In the last couple of decades or so, the online world has become an inevitable part of our reality. Although the internet has been more closely associated with personal use and social media networks in the past, it has also become an integral part of work culture. Businesses worldwide greatly depend on the internet for both networking and exposure – be it through websites or social media networks.
That being said, online work culture has bloomed in recent years – so much so that there are even many businesses that have opted for remote work environments that operate solely online, without having a physical office space. In Egypt particularly, data obtained from wuzzuf.net (an online platform that presents job listings) showed that there has been a 124 percent increase in the number of remote work job postings in 2016-2017, as well as a 144 percent increase in employees applying for remote work opportunities.
In addition to this, according to Global Workplace Analytics, the number of people who work from home has increased by 140 percent since 2005. With these statistics in mind, and given the fact that most businesses and companies around the world have now been forced to adopt a new kind of online work culture as a result of the current COVID-19 (coronavirus) pandemic, the general effectiveness of online work culture is worth looking into.

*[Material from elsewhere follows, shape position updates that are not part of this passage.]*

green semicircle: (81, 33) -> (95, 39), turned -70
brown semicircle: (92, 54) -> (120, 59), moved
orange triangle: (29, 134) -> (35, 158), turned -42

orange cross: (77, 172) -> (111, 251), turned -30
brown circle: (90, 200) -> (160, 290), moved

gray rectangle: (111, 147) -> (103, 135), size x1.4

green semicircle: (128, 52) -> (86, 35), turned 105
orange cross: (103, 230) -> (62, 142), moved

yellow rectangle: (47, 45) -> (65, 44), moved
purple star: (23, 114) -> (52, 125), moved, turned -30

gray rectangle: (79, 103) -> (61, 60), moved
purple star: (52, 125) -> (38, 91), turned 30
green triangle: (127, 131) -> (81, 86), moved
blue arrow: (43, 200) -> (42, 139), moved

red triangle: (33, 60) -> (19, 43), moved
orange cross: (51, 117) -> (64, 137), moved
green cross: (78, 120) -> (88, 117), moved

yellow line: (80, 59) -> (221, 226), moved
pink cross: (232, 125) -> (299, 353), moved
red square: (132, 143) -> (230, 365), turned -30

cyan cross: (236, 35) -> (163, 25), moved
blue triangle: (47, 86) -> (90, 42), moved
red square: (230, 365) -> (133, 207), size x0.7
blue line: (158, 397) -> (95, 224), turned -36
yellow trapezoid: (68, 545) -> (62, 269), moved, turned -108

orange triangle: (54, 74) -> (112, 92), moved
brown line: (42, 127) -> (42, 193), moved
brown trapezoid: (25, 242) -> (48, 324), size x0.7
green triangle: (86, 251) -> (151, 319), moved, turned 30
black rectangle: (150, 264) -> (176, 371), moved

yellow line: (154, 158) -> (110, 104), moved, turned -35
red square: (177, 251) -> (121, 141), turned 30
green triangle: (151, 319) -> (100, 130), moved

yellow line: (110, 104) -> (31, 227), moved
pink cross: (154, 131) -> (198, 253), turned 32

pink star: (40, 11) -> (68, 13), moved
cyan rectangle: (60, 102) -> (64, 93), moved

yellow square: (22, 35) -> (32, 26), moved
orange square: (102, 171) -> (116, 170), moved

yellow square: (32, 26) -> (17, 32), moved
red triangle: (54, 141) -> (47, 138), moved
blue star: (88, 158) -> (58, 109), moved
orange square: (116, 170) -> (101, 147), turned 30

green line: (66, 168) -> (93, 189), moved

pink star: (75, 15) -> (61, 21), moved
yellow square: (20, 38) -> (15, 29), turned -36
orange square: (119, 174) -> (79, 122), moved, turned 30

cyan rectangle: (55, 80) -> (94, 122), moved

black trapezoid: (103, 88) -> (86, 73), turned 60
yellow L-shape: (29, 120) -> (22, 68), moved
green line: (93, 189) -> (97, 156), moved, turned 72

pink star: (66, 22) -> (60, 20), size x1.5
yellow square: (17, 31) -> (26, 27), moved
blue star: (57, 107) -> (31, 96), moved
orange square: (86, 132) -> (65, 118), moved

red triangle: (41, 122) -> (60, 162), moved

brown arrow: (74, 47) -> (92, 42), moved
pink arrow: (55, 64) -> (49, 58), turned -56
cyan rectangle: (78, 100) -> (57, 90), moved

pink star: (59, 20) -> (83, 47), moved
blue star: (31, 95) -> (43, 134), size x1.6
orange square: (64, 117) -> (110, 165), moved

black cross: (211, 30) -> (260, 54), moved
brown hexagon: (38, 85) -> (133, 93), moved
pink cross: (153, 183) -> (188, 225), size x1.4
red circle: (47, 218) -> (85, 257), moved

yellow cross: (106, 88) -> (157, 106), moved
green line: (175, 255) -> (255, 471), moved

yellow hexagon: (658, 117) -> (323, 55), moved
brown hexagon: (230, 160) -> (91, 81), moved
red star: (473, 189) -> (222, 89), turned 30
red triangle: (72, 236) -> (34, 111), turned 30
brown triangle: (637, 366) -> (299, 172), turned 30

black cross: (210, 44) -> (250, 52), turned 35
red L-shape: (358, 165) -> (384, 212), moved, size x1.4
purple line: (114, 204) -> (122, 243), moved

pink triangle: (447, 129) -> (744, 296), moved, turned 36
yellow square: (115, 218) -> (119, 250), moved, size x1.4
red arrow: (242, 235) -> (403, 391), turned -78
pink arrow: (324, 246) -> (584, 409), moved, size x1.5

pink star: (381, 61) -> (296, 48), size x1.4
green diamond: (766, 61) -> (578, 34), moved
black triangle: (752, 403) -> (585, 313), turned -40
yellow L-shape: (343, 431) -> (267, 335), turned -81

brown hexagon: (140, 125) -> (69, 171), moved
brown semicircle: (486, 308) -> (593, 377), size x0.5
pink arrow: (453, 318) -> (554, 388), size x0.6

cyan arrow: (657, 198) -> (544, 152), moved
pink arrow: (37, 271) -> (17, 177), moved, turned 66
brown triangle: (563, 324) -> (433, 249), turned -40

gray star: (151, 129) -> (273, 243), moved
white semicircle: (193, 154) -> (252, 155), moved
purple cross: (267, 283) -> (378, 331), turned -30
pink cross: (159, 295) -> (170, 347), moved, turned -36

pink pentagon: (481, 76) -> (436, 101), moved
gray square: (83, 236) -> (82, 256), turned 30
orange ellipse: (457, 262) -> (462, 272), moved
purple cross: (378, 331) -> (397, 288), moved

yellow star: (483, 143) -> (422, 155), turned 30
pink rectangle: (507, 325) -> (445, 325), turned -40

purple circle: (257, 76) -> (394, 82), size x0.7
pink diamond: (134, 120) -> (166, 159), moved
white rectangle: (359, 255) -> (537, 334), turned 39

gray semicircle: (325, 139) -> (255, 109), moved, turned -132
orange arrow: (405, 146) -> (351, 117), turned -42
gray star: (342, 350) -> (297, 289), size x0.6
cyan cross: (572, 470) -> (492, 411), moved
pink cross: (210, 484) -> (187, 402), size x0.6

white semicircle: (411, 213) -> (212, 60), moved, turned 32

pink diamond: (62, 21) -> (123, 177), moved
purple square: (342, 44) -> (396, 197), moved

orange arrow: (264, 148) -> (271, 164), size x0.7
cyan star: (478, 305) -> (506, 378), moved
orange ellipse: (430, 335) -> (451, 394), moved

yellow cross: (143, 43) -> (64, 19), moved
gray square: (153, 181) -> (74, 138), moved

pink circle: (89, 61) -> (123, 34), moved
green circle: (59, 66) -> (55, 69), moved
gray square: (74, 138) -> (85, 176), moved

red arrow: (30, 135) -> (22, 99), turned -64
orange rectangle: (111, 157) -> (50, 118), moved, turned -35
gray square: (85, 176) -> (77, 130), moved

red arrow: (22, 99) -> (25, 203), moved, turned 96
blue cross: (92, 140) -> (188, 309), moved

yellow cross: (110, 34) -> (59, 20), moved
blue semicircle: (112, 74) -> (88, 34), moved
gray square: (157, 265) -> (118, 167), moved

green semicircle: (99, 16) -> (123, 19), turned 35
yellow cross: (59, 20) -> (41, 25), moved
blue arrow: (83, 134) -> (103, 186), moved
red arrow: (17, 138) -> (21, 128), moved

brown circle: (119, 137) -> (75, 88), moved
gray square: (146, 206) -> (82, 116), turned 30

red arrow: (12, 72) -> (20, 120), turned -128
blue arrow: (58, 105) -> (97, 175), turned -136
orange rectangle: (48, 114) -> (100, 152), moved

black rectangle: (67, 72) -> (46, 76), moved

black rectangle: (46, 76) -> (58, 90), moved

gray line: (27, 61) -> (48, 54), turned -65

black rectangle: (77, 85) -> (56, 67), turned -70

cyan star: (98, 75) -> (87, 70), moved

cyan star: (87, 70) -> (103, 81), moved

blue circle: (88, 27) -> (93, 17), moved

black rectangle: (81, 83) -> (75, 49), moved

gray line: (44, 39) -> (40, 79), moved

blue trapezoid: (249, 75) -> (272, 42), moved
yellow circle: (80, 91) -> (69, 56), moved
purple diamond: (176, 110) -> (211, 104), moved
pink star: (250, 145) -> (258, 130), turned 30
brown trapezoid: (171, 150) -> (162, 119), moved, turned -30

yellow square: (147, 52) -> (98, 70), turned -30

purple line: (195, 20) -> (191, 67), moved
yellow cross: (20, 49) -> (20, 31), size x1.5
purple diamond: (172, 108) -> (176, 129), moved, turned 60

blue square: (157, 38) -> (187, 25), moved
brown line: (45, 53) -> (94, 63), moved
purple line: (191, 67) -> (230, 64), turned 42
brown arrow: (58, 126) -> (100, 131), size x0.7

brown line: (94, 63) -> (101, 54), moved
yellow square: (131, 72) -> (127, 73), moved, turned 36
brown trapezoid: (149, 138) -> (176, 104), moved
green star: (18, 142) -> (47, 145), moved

Shifting work online amidst a global pandemic
Ever since COVID-19 has been declared a global pandemic, most businesses – both small and large – and companies around the world have been forced to work remotely and adopt a new online work model. In fact, according to CNN Business and Business Insider, even companies such as Google, Facebook and Amazon have all encouraged employees to work from home. This has also been implemented in Egypt, with bigger companies such as Dell EMC, Unilever and KarmSolar also shifting most of their work online, having employees work from home and conducting meetings over video conferences. KarmSolar even released a post on their Facebook page on March 23 showcasing how they have been successfully working from home for over a week thus far.
While – according to Owl Labs – 44 percent of companies around the world around the world don’t allow remote work at all, now more than ever the question grows as to why most businesses cannot be more lenient towards virtual and remote work. Although it is understandable that physical presence is essential – and perhaps more efficient – for most workplaces, now that there is no other option than communicating virtually through various social media platforms and video/call conference applications such as Zoom, it goes to show that perhaps more can be done online than we previously thought.
Emails are all of a sudden more efficient than we had realized, video conferences are an acceptable way to conduct meetings in a way that would suit most people’s schedules, and working in the solitude of one’s home has all of a sudden increased productivity for some. There are undoubtedly various benefits to remote work that are, all of a sudden, being brought to light.
What is most noteworthy from all this, however, is the way in which various businesses have innovatively adapted to the situation at hand and creatively leveraged off of the online world for their benefit – which has particularly been the case with smaller businesses. In Egypt, for example, small businesses such as those that provide group workshops or classes (which rely heavily on physical presence) such as Pole Fit Egypt (PFE – a local fitness hub that provides both group and private classes), have created a series of online classes people can follow at home.
Another example of how local businesses have adapted to online or virtual work is evident in the way various creative advertising and digital agencies have been flexing their muscles in the midst of all this. Both Kijamii and Kairo for Ideas for example, have released creative videos showcasing how their employees have been continuing to carry out their various duties from home; Kijamii also released a series of visuals that showcase how their employees have been working from home prior to the video.
Online work aspects most businesses can afford to keep down the line
While shifting to online work models has proved to be successful in some fronts, it has also made us realize the necessity of physical presence and networking. Perhaps businesses’ biggest takeaway from all this can be the fact that they can generally afford to adopt a slightly more lenient or flexible work culture.
Complete remote or online work culture may not be feasible for many businesses; however, with the increasingly alarming rate of burnout that has been dominating various employees in recent years, perhaps this forced shift can act as a wake-up call that leniency at work with employees can go a long way and ultimately improve efficiency for both employer and employee.
Businesses and employers can generally be more lenient with working hours, they can offer work from home once a week, and more meetings can be conducted online. Ultimately, this is an opportunity for businesses and companies worldwide to re-think their work model and adopt a work culture that can perhaps improve efficiency even further than what was previously thought.